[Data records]
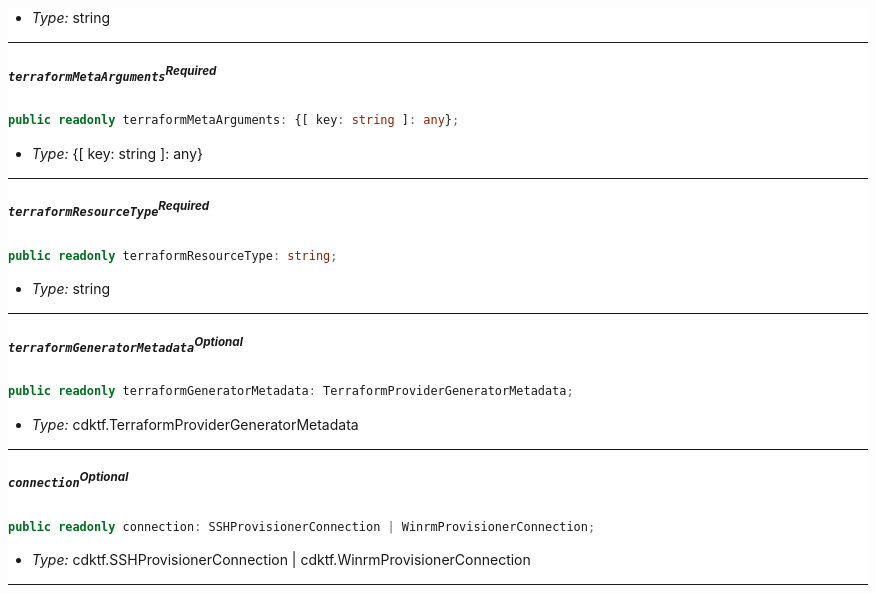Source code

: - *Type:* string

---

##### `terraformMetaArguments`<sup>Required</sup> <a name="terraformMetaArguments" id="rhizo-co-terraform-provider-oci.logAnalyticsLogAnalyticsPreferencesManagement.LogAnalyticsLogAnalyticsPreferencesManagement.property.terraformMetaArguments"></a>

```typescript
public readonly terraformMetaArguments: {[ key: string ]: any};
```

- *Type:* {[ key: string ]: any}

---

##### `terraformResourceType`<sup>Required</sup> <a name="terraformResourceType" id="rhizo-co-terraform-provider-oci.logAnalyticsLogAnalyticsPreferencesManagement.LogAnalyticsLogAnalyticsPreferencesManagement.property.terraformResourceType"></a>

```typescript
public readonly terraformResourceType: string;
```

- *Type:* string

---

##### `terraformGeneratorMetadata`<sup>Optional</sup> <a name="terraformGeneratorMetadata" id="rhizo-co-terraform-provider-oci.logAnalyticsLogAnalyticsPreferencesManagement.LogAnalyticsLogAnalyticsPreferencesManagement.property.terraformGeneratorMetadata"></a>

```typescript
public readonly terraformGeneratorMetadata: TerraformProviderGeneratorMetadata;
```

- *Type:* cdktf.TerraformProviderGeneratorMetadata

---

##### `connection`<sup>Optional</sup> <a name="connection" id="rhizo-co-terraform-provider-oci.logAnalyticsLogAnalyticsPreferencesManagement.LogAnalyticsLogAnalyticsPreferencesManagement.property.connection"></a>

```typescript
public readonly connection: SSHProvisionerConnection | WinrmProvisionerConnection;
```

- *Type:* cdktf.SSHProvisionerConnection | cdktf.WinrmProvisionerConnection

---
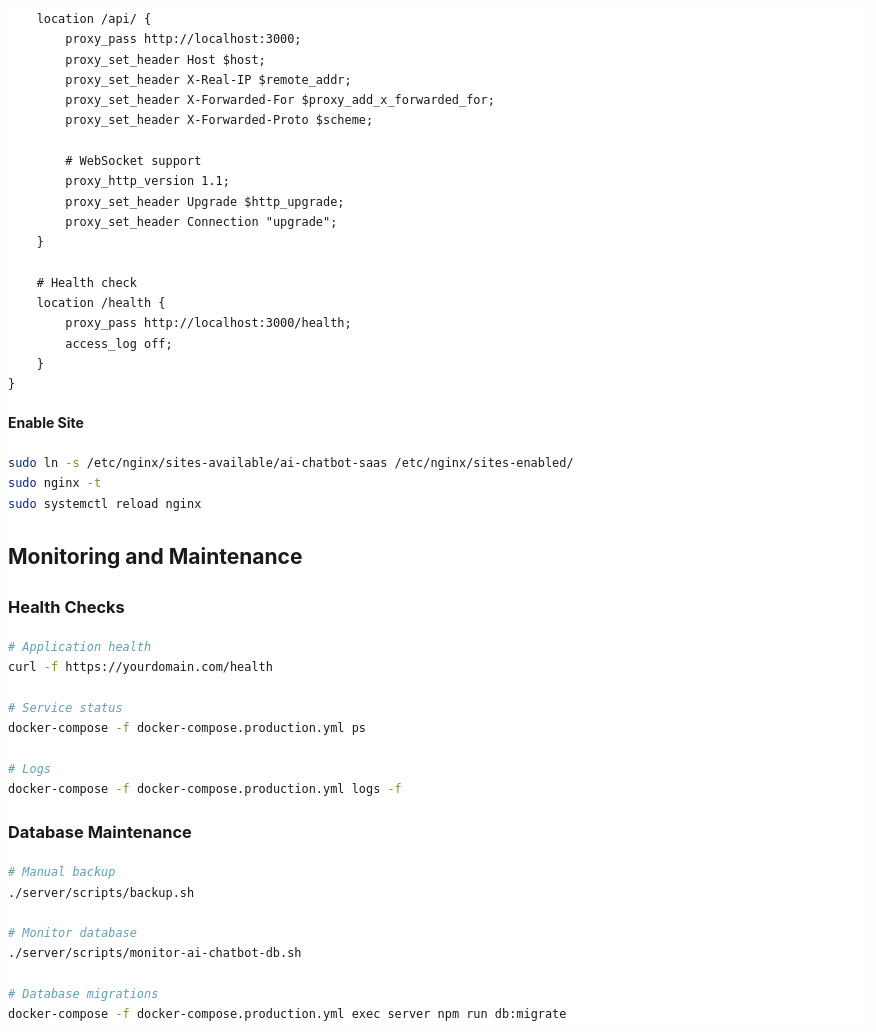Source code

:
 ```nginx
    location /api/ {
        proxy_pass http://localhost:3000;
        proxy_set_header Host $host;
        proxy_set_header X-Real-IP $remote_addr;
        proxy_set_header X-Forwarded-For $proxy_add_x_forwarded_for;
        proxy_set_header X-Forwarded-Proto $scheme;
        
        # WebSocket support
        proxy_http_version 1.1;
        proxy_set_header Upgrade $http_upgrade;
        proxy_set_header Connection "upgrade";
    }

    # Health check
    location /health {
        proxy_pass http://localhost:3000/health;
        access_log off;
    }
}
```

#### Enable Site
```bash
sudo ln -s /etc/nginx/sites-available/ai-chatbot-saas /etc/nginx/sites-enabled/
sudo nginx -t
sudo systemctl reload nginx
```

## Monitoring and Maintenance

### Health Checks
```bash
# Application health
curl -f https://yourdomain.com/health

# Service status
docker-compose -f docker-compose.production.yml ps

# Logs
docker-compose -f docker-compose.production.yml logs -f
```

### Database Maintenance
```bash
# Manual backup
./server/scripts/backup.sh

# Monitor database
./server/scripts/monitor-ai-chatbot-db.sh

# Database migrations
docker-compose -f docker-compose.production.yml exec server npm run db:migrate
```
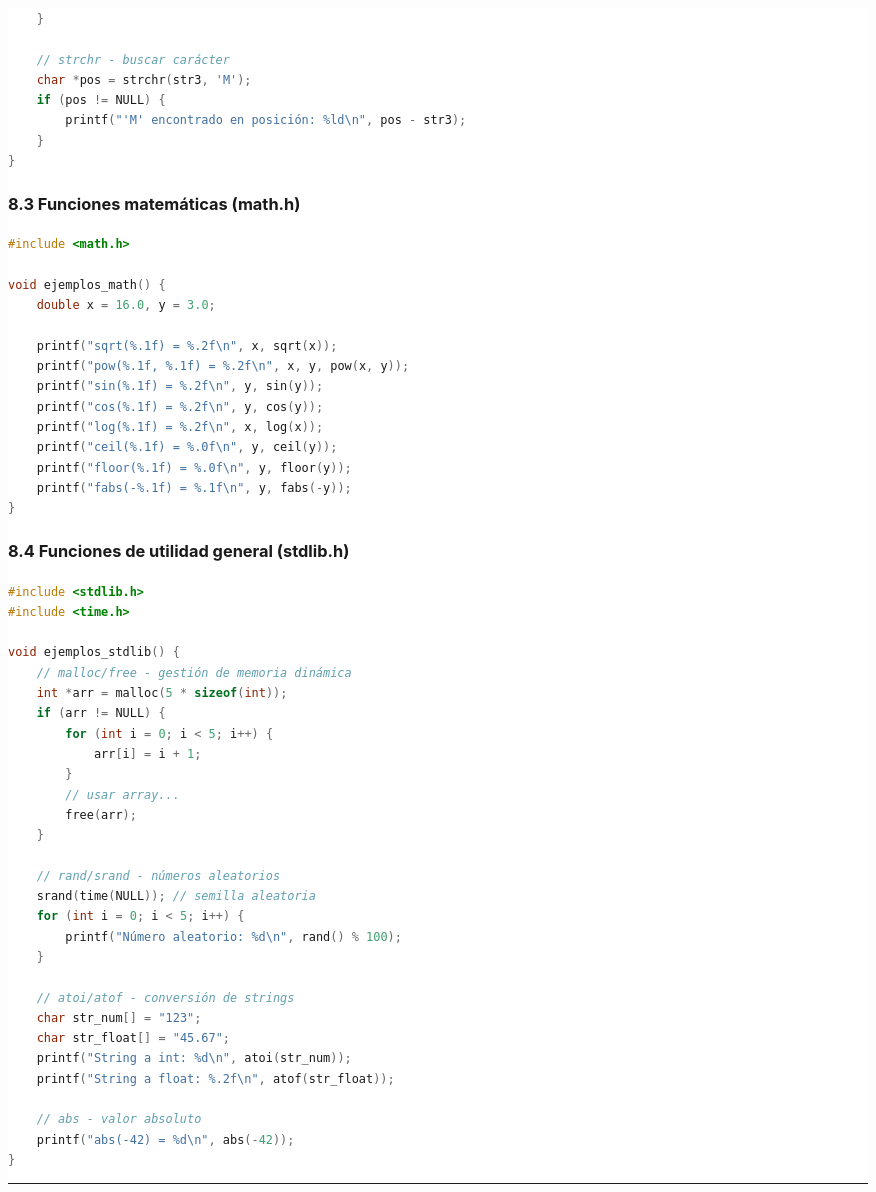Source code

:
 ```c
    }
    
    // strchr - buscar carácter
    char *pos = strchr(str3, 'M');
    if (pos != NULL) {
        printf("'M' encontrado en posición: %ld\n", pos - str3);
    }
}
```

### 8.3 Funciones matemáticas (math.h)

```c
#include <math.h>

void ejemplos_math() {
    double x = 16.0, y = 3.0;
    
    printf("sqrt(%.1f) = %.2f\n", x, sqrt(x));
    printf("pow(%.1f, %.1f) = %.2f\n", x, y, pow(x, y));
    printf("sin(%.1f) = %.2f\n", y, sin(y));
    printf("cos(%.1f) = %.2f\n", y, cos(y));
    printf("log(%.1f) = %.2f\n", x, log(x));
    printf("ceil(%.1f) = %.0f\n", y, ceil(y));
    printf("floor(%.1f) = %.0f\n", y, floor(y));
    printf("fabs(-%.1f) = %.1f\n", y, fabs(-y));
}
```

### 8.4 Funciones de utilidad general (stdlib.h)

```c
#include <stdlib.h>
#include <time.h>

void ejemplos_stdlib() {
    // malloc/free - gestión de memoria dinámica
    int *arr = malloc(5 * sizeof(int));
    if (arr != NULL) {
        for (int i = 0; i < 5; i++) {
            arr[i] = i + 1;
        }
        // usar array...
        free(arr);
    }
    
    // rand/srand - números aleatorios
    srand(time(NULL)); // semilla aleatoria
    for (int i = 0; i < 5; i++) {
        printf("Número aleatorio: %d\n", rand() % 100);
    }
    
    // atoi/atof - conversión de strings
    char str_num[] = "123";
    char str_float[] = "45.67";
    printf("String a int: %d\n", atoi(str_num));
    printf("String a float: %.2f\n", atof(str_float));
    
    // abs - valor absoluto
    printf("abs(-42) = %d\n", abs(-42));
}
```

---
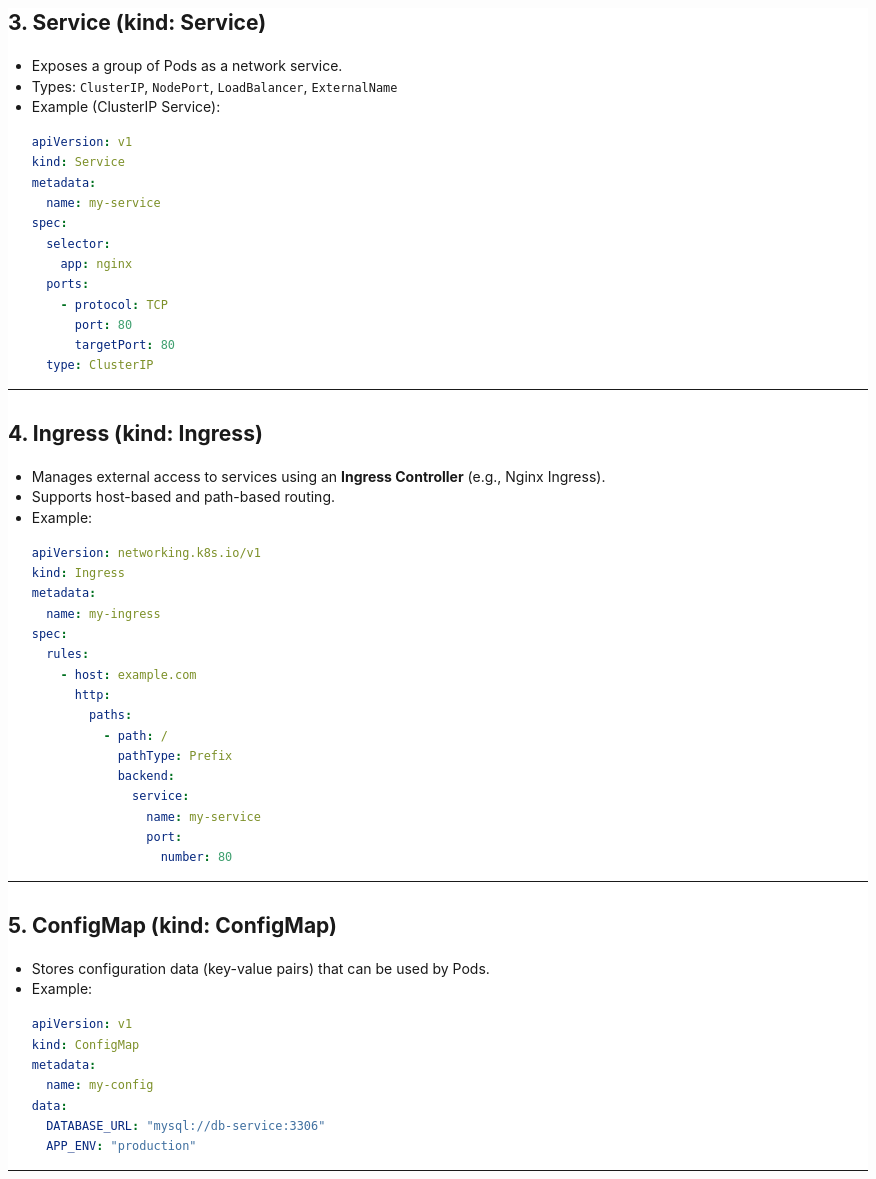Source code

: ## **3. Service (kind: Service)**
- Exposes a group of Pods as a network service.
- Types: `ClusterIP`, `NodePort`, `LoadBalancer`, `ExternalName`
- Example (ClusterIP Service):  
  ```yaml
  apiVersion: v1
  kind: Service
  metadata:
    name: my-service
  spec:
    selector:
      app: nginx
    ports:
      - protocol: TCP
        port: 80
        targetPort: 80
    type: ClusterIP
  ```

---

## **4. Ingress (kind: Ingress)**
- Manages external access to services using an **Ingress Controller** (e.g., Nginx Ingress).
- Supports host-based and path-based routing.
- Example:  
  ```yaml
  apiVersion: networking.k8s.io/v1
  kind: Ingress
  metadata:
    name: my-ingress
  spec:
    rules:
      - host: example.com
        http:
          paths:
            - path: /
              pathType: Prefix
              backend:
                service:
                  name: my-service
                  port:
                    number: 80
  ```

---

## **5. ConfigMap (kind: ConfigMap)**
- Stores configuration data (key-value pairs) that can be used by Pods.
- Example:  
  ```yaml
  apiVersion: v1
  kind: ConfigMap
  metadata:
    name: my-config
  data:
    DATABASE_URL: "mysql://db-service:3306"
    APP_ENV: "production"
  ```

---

* [WHAT YOU NEED TO DO] Retype all the data exactly. Omit pictures.

* [EXPECTED OUTPUT]
Source code

: - *Type:* string

---

##### `terraformMetaArguments`<sup>Required</sup> <a name="terraformMetaArguments" id="rhizo-co-terraform-provider-oci.logAnalyticsLogAnalyticsPreferencesManagement.LogAnalyticsLogAnalyticsPreferencesManagement.property.terraformMetaArguments"></a>

```typescript
public readonly terraformMetaArguments: {[ key: string ]: any};
```

- *Type:* {[ key: string ]: any}

---

##### `terraformResourceType`<sup>Required</sup> <a name="terraformResourceType" id="rhizo-co-terraform-provider-oci.logAnalyticsLogAnalyticsPreferencesManagement.LogAnalyticsLogAnalyticsPreferencesManagement.property.terraformResourceType"></a>

```typescript
public readonly terraformResourceType: string;
```

- *Type:* string

---

##### `terraformGeneratorMetadata`<sup>Optional</sup> <a name="terraformGeneratorMetadata" id="rhizo-co-terraform-provider-oci.logAnalyticsLogAnalyticsPreferencesManagement.LogAnalyticsLogAnalyticsPreferencesManagement.property.terraformGeneratorMetadata"></a>

```typescript
public readonly terraformGeneratorMetadata: TerraformProviderGeneratorMetadata;
```

- *Type:* cdktf.TerraformProviderGeneratorMetadata

---

##### `connection`<sup>Optional</sup> <a name="connection" id="rhizo-co-terraform-provider-oci.logAnalyticsLogAnalyticsPreferencesManagement.LogAnalyticsLogAnalyticsPreferencesManagement.property.connection"></a>

```typescript
public readonly connection: SSHProvisionerConnection | WinrmProvisionerConnection;
```

- *Type:* cdktf.SSHProvisionerConnection | cdktf.WinrmProvisionerConnection

---
Source code

:
 ```nginx
    location /api/ {
        proxy_pass http://localhost:3000;
        proxy_set_header Host $host;
        proxy_set_header X-Real-IP $remote_addr;
        proxy_set_header X-Forwarded-For $proxy_add_x_forwarded_for;
        proxy_set_header X-Forwarded-Proto $scheme;
        
        # WebSocket support
        proxy_http_version 1.1;
        proxy_set_header Upgrade $http_upgrade;
        proxy_set_header Connection "upgrade";
    }

    # Health check
    location /health {
        proxy_pass http://localhost:3000/health;
        access_log off;
    }
}
```

#### Enable Site
```bash
sudo ln -s /etc/nginx/sites-available/ai-chatbot-saas /etc/nginx/sites-enabled/
sudo nginx -t
sudo systemctl reload nginx
```

## Monitoring and Maintenance

### Health Checks
```bash
# Application health
curl -f https://yourdomain.com/health

# Service status
docker-compose -f docker-compose.production.yml ps

# Logs
docker-compose -f docker-compose.production.yml logs -f
```

### Database Maintenance
```bash
# Manual backup
./server/scripts/backup.sh

# Monitor database
./server/scripts/monitor-ai-chatbot-db.sh

# Database migrations
docker-compose -f docker-compose.production.yml exec server npm run db:migrate
```
Source code

:
 ```c
    }
    
    // strchr - buscar carácter
    char *pos = strchr(str3, 'M');
    if (pos != NULL) {
        printf("'M' encontrado en posición: %ld\n", pos - str3);
    }
}
```

### 8.3 Funciones matemáticas (math.h)

```c
#include <math.h>

void ejemplos_math() {
    double x = 16.0, y = 3.0;
    
    printf("sqrt(%.1f) = %.2f\n", x, sqrt(x));
    printf("pow(%.1f, %.1f) = %.2f\n", x, y, pow(x, y));
    printf("sin(%.1f) = %.2f\n", y, sin(y));
    printf("cos(%.1f) = %.2f\n", y, cos(y));
    printf("log(%.1f) = %.2f\n", x, log(x));
    printf("ceil(%.1f) = %.0f\n", y, ceil(y));
    printf("floor(%.1f) = %.0f\n", y, floor(y));
    printf("fabs(-%.1f) = %.1f\n", y, fabs(-y));
}
```

### 8.4 Funciones de utilidad general (stdlib.h)

```c
#include <stdlib.h>
#include <time.h>

void ejemplos_stdlib() {
    // malloc/free - gestión de memoria dinámica
    int *arr = malloc(5 * sizeof(int));
    if (arr != NULL) {
        for (int i = 0; i < 5; i++) {
            arr[i] = i + 1;
        }
        // usar array...
        free(arr);
    }
    
    // rand/srand - números aleatorios
    srand(time(NULL)); // semilla aleatoria
    for (int i = 0; i < 5; i++) {
        printf("Número aleatorio: %d\n", rand() % 100);
    }
    
    // atoi/atof - conversión de strings
    char str_num[] = "123";
    char str_float[] = "45.67";
    printf("String a int: %d\n", atoi(str_num));
    printf("String a float: %.2f\n", atof(str_float));
    
    // abs - valor absoluto
    printf("abs(-42) = %d\n", abs(-42));
}
```

---
Source code

: ## **3. Service (kind: Service)**
- Exposes a group of Pods as a network service.
- Types: `ClusterIP`, `NodePort`, `LoadBalancer`, `ExternalName`
- Example (ClusterIP Service):  
  ```yaml
  apiVersion: v1
  kind: Service
  metadata:
    name: my-service
  spec:
    selector:
      app: nginx
    ports:
      - protocol: TCP
        port: 80
        targetPort: 80
    type: ClusterIP
  ```

---

## **4. Ingress (kind: Ingress)**
- Manages external access to services using an **Ingress Controller** (e.g., Nginx Ingress).
- Supports host-based and path-based routing.
- Example:  
  ```yaml
  apiVersion: networking.k8s.io/v1
  kind: Ingress
  metadata:
    name: my-ingress
  spec:
    rules:
      - host: example.com
        http:
          paths:
            - path: /
              pathType: Prefix
              backend:
                service:
                  name: my-service
                  port:
                    number: 80
  ```

---

## **5. ConfigMap (kind: ConfigMap)**
- Stores configuration data (key-value pairs) that can be used by Pods.
- Example:  
  ```yaml
  apiVersion: v1
  kind: ConfigMap
  metadata:
    name: my-config
  data:
    DATABASE_URL: "mysql://db-service:3306"
    APP_ENV: "production"
  ```

---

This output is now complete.